About Premier League Prediction

League Table Prediction Match Predictions Table Timeline About

This is a machine learning model that forecasts the final standings of the English Premier League based on historical data. The data is sourced from football-data.org. This project was inspired by the now-defunct FiveThirtyEight club soccer predictions.

Model

Methodology

The model uses an Elo-based system to predict the final league standings. The Elo rating system is a method for calculating the relative skill levels of players in two-player games such as chess. In this case, the Elo rating system is used to measure the relative strength of each Premier League club and uses this information to assess how likely a result is in a given match.

Elo Calculation

Before the season, each club is assigned an Elo rating based on their performance in the previous season. The Elo ratings of all clubs are adjusted based on club value.

Newly promoted teams receive the maximum Elo of the relegated teams. These values are then adjusted based on club value.

Clubs retain 50% of their Elo rating from the previous season. This attempts to implicitly factor out the adjustment for club value in the previous season. 1500 is the average Elo rating in this model.

Elo_{base} = Elo_{previous season} \times \frac{1}{2} + 1500 \times \frac{1}{2}

Club values are then used to adjust the Elo rating. The club value adjustment is normalized for each club based on the maximum and minimum club values. As the best and richest teams win more often, the normalized club values are exponentially adjusted. Club values are factored into the Elo rating as follows:

Elo_{adjusted} = Elo_{base} + 300 \times Normalized Exponential Club Value

The adjustment factor is currently set to 300, meaning the best clubs get a 300 point bump to their Elo rating.

Elo Updates

As the season progresses, the Elo rating of each club is updated based on the outcome of each match.

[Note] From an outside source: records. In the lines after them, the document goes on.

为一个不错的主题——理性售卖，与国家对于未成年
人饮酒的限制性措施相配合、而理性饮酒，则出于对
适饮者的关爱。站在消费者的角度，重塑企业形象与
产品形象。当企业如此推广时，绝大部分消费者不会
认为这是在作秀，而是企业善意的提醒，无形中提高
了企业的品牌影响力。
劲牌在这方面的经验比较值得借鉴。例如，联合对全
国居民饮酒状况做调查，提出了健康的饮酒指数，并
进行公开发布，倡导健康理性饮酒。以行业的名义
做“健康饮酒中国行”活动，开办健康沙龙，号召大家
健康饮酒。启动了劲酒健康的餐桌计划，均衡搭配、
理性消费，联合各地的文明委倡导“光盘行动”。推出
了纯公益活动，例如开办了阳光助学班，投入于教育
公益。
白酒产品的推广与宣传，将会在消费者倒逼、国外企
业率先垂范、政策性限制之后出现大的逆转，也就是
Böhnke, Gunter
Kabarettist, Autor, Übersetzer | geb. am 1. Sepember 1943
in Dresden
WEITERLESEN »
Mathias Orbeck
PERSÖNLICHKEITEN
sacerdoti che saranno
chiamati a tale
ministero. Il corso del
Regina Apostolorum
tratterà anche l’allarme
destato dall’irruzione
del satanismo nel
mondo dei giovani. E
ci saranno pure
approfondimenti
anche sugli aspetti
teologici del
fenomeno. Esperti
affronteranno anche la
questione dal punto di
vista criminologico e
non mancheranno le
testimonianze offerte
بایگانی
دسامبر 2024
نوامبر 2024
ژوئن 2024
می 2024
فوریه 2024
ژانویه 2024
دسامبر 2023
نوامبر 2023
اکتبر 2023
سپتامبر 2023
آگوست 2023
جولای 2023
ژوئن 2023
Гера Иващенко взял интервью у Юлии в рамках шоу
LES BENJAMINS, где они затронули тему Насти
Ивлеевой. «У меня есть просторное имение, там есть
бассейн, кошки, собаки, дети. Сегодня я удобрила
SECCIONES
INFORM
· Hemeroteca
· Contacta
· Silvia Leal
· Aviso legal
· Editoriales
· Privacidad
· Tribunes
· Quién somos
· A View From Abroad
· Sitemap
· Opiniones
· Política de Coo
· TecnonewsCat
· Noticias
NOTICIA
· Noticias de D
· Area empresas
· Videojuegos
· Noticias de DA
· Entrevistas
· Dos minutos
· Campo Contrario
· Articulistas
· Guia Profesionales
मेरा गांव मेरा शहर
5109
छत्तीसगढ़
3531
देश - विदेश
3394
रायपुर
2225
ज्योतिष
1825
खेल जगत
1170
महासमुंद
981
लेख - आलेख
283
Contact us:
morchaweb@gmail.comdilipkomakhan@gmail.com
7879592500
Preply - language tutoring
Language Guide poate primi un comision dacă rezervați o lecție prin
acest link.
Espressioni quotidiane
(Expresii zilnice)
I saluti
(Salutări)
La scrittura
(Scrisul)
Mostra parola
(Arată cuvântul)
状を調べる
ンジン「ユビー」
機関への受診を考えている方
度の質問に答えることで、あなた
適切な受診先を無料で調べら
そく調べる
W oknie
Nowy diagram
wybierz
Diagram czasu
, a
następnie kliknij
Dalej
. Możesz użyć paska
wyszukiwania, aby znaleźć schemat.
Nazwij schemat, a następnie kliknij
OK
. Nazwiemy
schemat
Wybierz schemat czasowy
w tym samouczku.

The model uses the following formulas to calculate Elo rating for each match:

Win/Lose

Expected Win = 1 \div (1 + 1 0^{\frac{Loser Elo - Winner Elo}{400}})

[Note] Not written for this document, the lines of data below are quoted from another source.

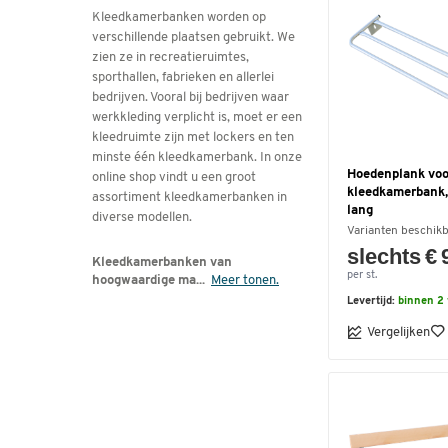
Kleedkamerbanken worden op
verschillende plaatsen gebruikt. We
zien ze in recreatieruimtes,
sporthallen, fabrieken en allerlei
bedrijven. Vooral bij bedrijven waar
werkkleding verplicht is, moet er een
kleedruimte zijn met lockers en ten
minste één kleedkamerbank. In onze
Hoedenplank voo
online shop vindt u een groot
kleedkamerbank,
assortiment kleedkamerbanken in
lang
diverse modellen.
Varianten beschik
slechts € 
Kleedkamerbanken van
per st.
hoogwaardige ma
...
Meer tonen.
Levertijd:
binnen 2
Vergelijken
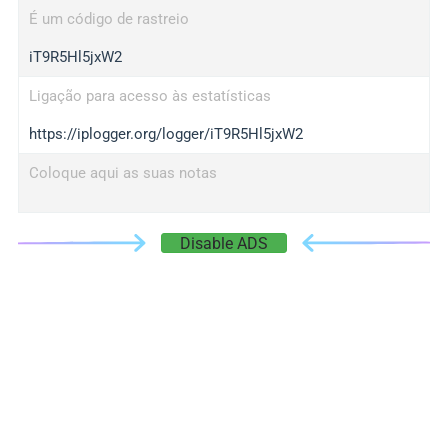
É um código de rastreio
iT9R5Hl5jxW2
Ligação para acesso às estatísticas
https://iplogger.org/logger/iT9R5Hl5jxW2
Coloque aqui as suas notas
Disable ADS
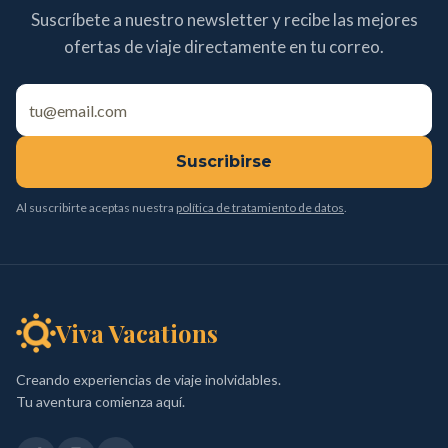
Suscríbete a nuestro newsletter y recibe las mejores
ofertas de viaje directamente en tu correo.
Suscribirse
Al suscribirte aceptas nuestra
política de tratamiento de datos
.
Viva Vacations
Creando experiencias de viaje inolvidables.
Tu aventura comienza aquí.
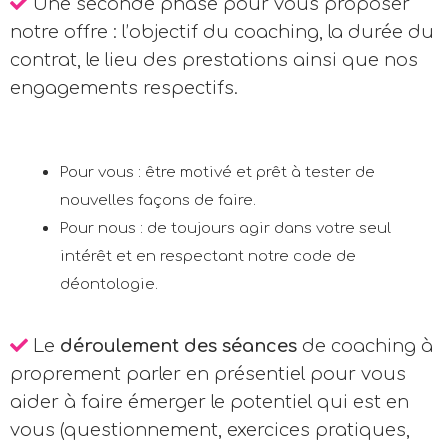
Une seconde phase pour vous proposer
notre offre : l’objectif du coaching, la durée du
contrat, le lieu des prestations ainsi que nos
engagements respectifs.
Pour vous : être motivé et prêt à tester de
nouvelles façons de faire.
Pour nous : de toujours agir dans votre seul
intérêt et en respectant notre code de
déontologie.
Le
déroulement des séances
de coaching à
proprement parler en présentiel pour vous
aider à faire émerger le potentiel qui est en
vous (questionnement, exercices pratiques,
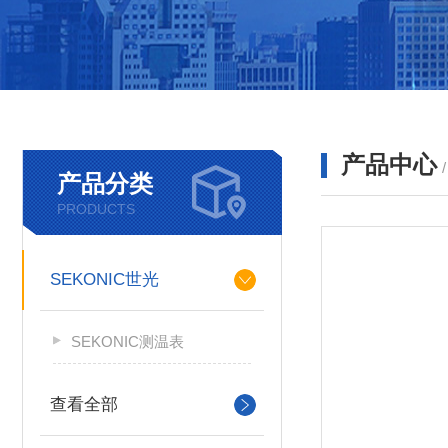
产品中心
产品分类
PRODUCTS
SEKONIC世光
SEKONIC测温表
查看全部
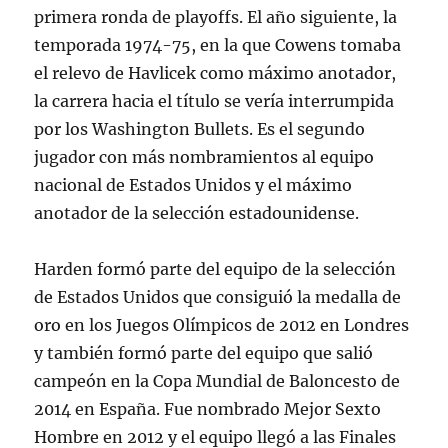
primera ronda de playoffs. El año siguiente, la
temporada 1974-75, en la que Cowens tomaba
el relevo de Havlicek como máximo anotador,
la carrera hacia el título se vería interrumpida
por los Washington Bullets. Es el segundo
jugador con más nombramientos al equipo
nacional de Estados Unidos y el máximo
anotador de la selección estadounidense.
Harden formó parte del equipo de la selección
de Estados Unidos que consiguió la medalla de
oro en los Juegos Olímpicos de 2012 en Londres
y también formó parte del equipo que salió
campeón en la Copa Mundial de Baloncesto de
2014 en España. Fue nombrado Mejor Sexto
Hombre en 2012 y el equipo llegó a las Finales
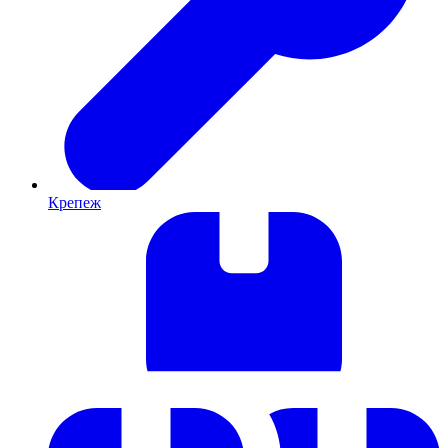
Крепеж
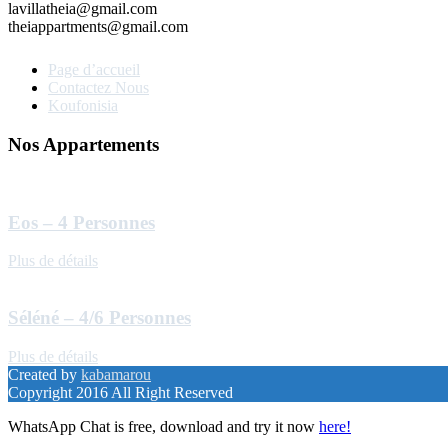
lavillatheia@gmail.com
theiappartments@gmail.com
Page d’accueil
Contactez Nous
Koufonisia
Nos Appartements
Eos – 4 Personnes
Plus de détails
Séléné – 4/6 Personnes
Plus de détails
Created by
kabamarou
Copyright 2016 All Right Reserved
WhatsApp Chat is free, download and try it now
here!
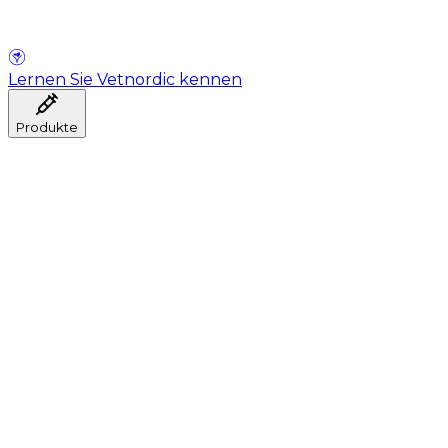
Lernen Sie Vetnordic kennen
Produkte
Anästhesie
Blutentnahme
Hygiene
Injektion
Infusionstherapie
Instrumente
Labor
Operationsraum
Klinik und ärztliche Beratung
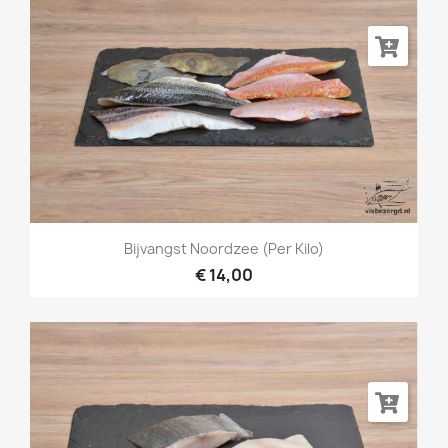
Bijvangst Noordzee (per Kilo)
€ 14,00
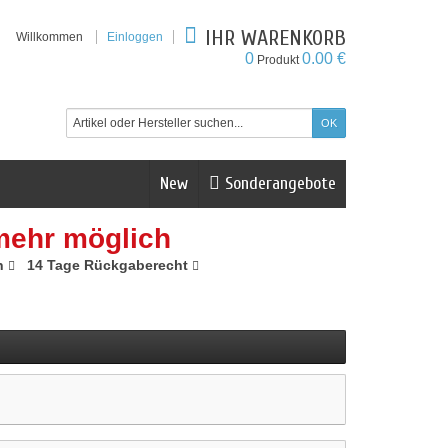
IHR WARENKORB
Willkommen
Einloggen
0
0.00 €
Produkt
New
Sonderangebote
mehr möglich
n
14 Tage Rückgaberecht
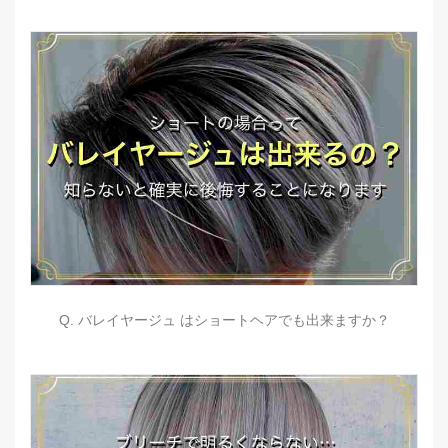
Q. バレイヤージュ はショートヘアでも出来ますか？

Change in Winner Elo = K \times (1 - Expected Win)

Change in Loser Elo = - Change in Winner Elo

Draw

Expected Home Win = 1 \div (1 + 1 0^{\frac{Away Elo - Home Elo}{400}})

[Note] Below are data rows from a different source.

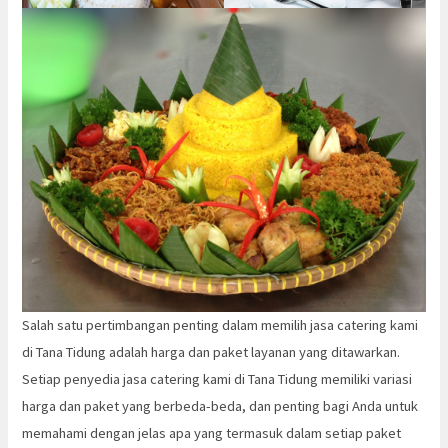
Salah satu pertimbangan penting dalam memilih jasa catering kami
di Tana Tidung adalah harga dan paket layanan yang ditawarkan.
Setiap penyedia jasa catering kami di Tana Tidung memiliki variasi
harga dan paket yang berbeda-beda, dan penting bagi Anda untuk
memahami dengan jelas apa yang termasuk dalam setiap paket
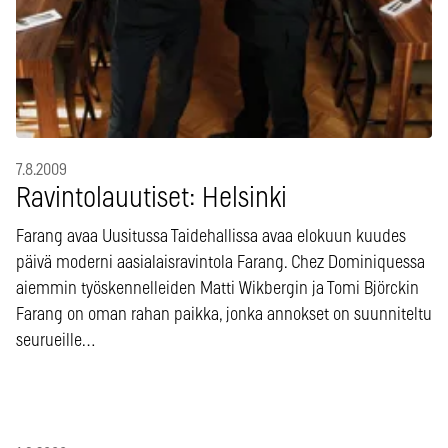
7.8.2009
Ravintolauutiset: Helsinki
Farang avaa Uusitussa Taidehallissa avaa elokuun kuudes
päivä moderni aasialaisravintola Farang. Chez Dominiquessa
aiemmin työskennelleiden Matti Wikbergin ja Tomi Björckin
Farang on oman rahan paikka, jonka annokset on suunniteltu
seurueille…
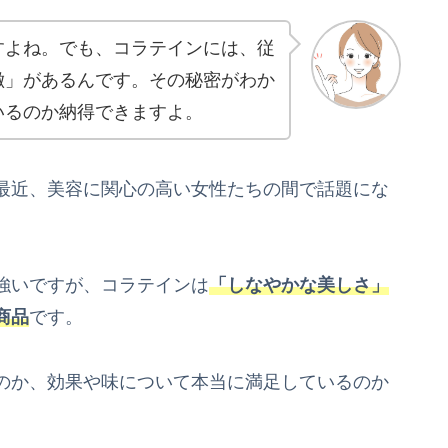
すよね。でも、コラテインには、従
徴」があるんです。その秘密がわか
いるのか納得できますよ。
最近、美容に関心の高い女性たちの間で話題にな
強いですが、コラテインは
「しなやかな美しさ」
商品
です。
のか、効果や味について本当に満足しているのか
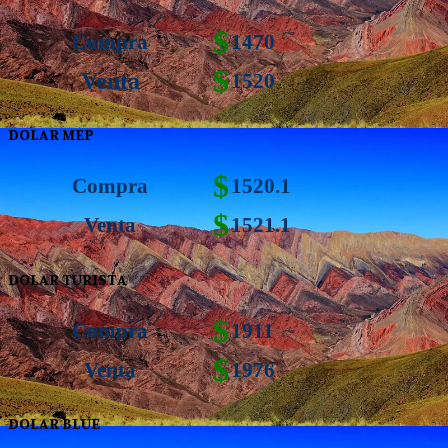
$
Compra
1470
$
Venta
1520
DOLAR MEP
$
Compra
1520.1
$
Venta
1521.1
DOLAR TURISTA
$
Compra
1911
$
Venta
1976
DOLAR BLUE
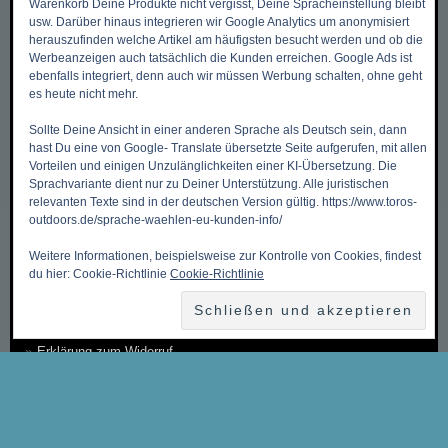
Warenkorb Deine Produkte nicht vergisst, Deine Spracheinstellung bleibt
usw. Darüber hinaus integrieren wir Google Analytics um anonymisiert
herauszufinden welche Artikel am häufigsten besucht werden und ob die
Zurück zum Anfang ->
Werbeanzeigen auch tatsächlich die Kunden erreichen. Google Ads ist
Mein Benutzerkonto
ebenfalls integriert, denn auch wir müssen Werbung schalten, ohne geht
es heute nicht mehr.
Meine Wunschliste
Sollte Deine Ansicht in einer anderen Sprache als Deutsch sein, dann
Mein Warenkorb
hast Du eine von Google- Translate übersetzte Seite aufgerufen, mit allen
Kasse
Vorteilen und einigen Unzulänglichkeiten einer KI-Übersetzung. Die
Sprachvariante dient nur zu Deiner Unterstützung. Alle juristischen
Kontakt, Öffnungszeiten & Anfahrt
relevanten Texte sind in der deutschen Version gültig. https://www.toros-
outdoors.de/sprache-waehlen-eu-kunden-info/
Zahlungsmethoden
Weitere Informationen, beispielsweise zur Kontrolle von Cookies, findest
Versandkosten & Versandarten
du hier: Cookie-Richtlinie
Cookie-Richtlinie
Datenschutzbelehrung
Allgemeine Geschäftsbedingungen (AGB)
Erklärung zum Widerruf
Impressum
Über Uns
Sitemap ~ Inhaltsverzeichnis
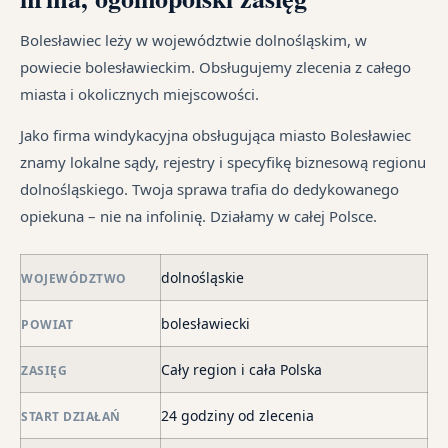
ust
jak
Ka
od
ma
i
sp
śr
Bolesławiec leży w województwie dolnośląskim, w
dłu
są
tr
powiecie bolesławieckim. Obsługujemy zlecenia z całego
We
pr
jes
miasta i okolicznych miejscowości.
je
są
in
syt
w
Jako firma windykacyjna obsługująca miasto Bolesławiec
fi
ró
znamy lokalne sądy, rejestry i specyfikę biznesową regionu
po
mi
dolnośląskiego. Twoja sprawa trafia do dedykowanego
ni
opiekuna – nie na infolinię. Działamy w całej Polsce.
po
i
dolnośląskie
in
WOJEWÓDZTWO
skł
bolesławiecki
POWIAT
ma
–
Cały region i cała Polska
ZASIĘG
za
po
24 godziny od zlecenia
START DZIAŁAŃ
de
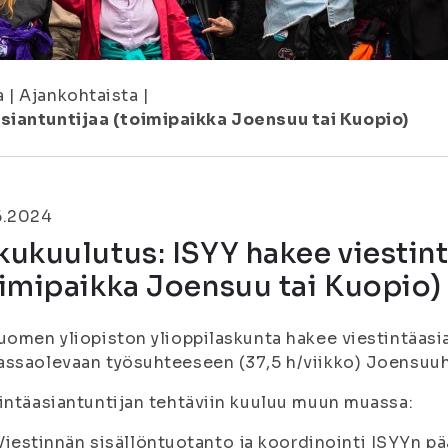
a
|
Ajankohtaista
|
siantuntijaa (toimipaikka Joensuu tai Kuopio)
6.2024
ukuulutus: ISYY hakee viestint
imipaikka Joensuu tai Kuopio)
uomen yliopiston ylioppilaskunta hakee viestintäasia
ssaolevaan työsuhteeseen (37,5 h/viikko) Joensuuh
intäasiantuntijan tehtäviin kuuluu muun muassa:
Viestinnän sisällöntuotanto ja koordinointi ISYYn pä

Change in Home Elo = K \times (0.5 - Expected Home Win)

Change in Away Elo = - Change in Home Elo

Decay

The Elo rating of each club has a half-life of 1/4 of the season. This ensures that the most recent matches have the most impact on a team's Elo rating.

Decay Factor = 0. 5^{\frac{1}{38 \div 4}}

Elo_{decayed} = Elo \times Decay Factor + 1500 \times (1 - Decay Factor)

Model Architecture

The model is trained on the following data:

Elo
Table Position
Manager Games in Charge
Recent Form

which is compared to the actual outcome of the match. A Random Forest Classifier is trained on the past two seasons and is used to predict the outcome of each match.

Forecasting

The model generates a forecast before the start of each new match week where the model is making predictions based on by the knowledge of the results from previous match weeks. Before running the forecast, the model processes current form, manager tenure, and position in the league table for each Premier League club.

The forecast simulates the current season 10,000 to determine a distribute of where each team is likely to finish in the final league table.

Computing Infrastructure

This model is deployed on the AWS cloud using ECS, Fargate, and S3. Docker containers are used to manage the model and the data pipeline. The model is run on a schedule based on the Premier League fixture list which is updated every time the model is run. EventBridge is used to trigger the model runs.

Front End

Here are a few facts about how the data is displayed on this site:

The pages are statically generated
The underlying data updates every time the model runs

This is accomplished by caching the data and triggering a webhook to invalidate the cache when the model is run. This means that only the affected pages are rebuilt when the model is run.

Other Ideas

The next big step is incorporating goals into the model. Right now the model has no concept of the margin of victory. More seasons of data could also be used to train the model. At the beginning of the season, the model looks too much like a table of the clubs market value.

Additionally, injuries and squad depth play a large role in the outcome of matches. However, data on lineups, injuries, and squads are not included in the tier I have access to from football-data.org so these factors are not included in the current model.

Model Revisions

Version	Date	Changes
1.0	2024-08-16	Initial Elo-based model